*** Opening DATA RECORDS ***

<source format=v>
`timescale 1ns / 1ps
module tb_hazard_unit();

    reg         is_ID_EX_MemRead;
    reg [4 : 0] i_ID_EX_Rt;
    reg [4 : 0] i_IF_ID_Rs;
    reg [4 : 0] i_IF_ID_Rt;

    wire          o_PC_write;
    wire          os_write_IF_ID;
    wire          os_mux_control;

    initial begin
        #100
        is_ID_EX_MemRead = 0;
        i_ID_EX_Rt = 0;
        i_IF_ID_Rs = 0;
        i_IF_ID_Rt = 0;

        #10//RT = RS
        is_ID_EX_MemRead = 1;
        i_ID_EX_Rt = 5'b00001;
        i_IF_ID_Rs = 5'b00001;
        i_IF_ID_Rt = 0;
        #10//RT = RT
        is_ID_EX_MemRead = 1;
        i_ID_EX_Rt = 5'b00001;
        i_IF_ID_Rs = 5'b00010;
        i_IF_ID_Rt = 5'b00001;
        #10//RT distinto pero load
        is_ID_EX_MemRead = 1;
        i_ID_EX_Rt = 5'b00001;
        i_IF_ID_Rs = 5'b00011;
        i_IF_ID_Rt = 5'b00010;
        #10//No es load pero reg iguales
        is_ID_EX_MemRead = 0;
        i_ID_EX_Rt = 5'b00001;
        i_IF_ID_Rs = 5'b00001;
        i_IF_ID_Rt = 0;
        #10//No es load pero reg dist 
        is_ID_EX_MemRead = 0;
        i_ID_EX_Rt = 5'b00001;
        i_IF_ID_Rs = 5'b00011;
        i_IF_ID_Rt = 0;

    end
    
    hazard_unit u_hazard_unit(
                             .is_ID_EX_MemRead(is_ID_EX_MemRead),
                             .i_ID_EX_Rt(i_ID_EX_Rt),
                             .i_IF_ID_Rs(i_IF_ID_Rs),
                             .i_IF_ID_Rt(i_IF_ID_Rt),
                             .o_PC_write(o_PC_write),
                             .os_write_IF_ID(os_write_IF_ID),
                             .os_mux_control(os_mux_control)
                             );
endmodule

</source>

*** Closing DATA RECORDS ***
*** Opening DATA RECORDS ***

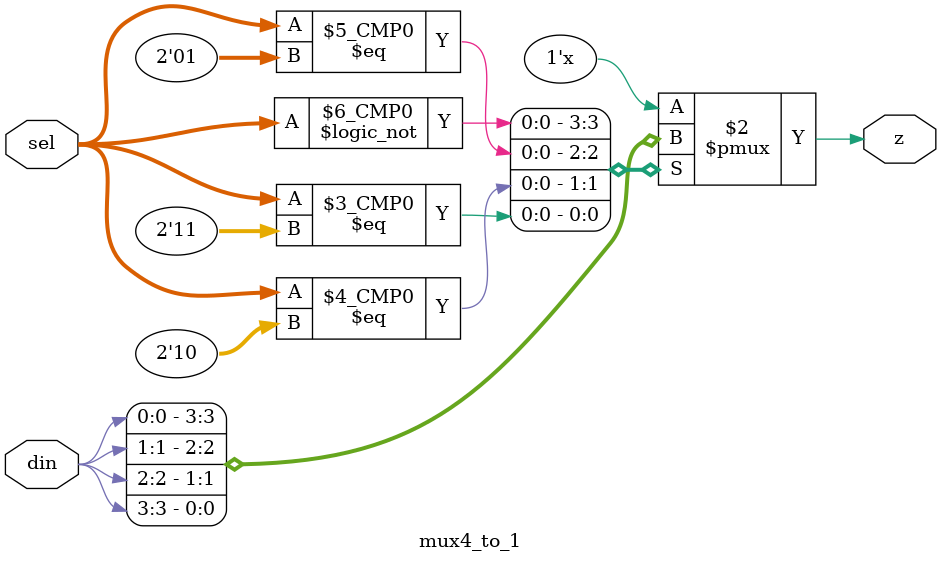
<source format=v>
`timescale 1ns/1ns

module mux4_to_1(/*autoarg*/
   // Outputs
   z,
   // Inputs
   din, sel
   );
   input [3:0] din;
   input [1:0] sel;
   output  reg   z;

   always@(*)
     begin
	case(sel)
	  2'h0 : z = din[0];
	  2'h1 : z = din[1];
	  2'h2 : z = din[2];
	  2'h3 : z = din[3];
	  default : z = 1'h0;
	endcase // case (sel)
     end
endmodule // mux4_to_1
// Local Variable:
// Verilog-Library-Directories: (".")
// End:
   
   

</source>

*** Closing DATA RECORDS ***

## [TRY IT]
Using the entries, return every line where the word "wire" can be found.

## [FINISHED EXERCISE]
    wire          o_PC_write;
    wire          os_write_IF_ID;
    wire          os_mux_control;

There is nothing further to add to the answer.